- GOAL OF THE EXERCISE -
Output exactly the lines between the line that contains "- File: MA Precinct Shapefile" and the last line of the material, counting both.
┌──
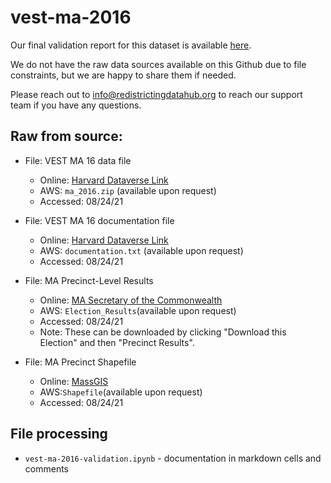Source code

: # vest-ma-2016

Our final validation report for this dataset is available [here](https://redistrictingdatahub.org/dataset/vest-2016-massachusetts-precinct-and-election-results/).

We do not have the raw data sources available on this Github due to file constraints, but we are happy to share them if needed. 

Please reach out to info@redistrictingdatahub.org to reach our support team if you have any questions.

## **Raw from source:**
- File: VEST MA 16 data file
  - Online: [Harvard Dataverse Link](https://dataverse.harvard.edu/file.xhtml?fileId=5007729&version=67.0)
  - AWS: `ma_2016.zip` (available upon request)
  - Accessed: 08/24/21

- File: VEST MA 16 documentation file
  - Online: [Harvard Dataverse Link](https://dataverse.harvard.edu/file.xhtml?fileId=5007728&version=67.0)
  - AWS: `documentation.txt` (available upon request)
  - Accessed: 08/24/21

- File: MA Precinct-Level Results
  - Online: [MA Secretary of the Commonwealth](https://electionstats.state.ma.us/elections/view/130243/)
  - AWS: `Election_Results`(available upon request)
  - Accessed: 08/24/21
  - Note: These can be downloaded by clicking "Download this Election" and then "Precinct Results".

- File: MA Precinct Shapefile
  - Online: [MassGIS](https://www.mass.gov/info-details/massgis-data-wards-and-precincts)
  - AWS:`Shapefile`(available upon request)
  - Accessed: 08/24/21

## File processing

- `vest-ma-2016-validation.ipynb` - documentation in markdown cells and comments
└──
- YOUR SOLUTION -
- File: MA Precinct Shapefile
  - Online: [MassGIS](https://www.mass.gov/info-details/massgis-data-wards-and-precincts)
  - AWS:`Shapefile`(available upon request)
  - Accessed: 08/24/21

## File processing

- `vest-ma-2016-validation.ipynb` - documentation in markdown cells and comments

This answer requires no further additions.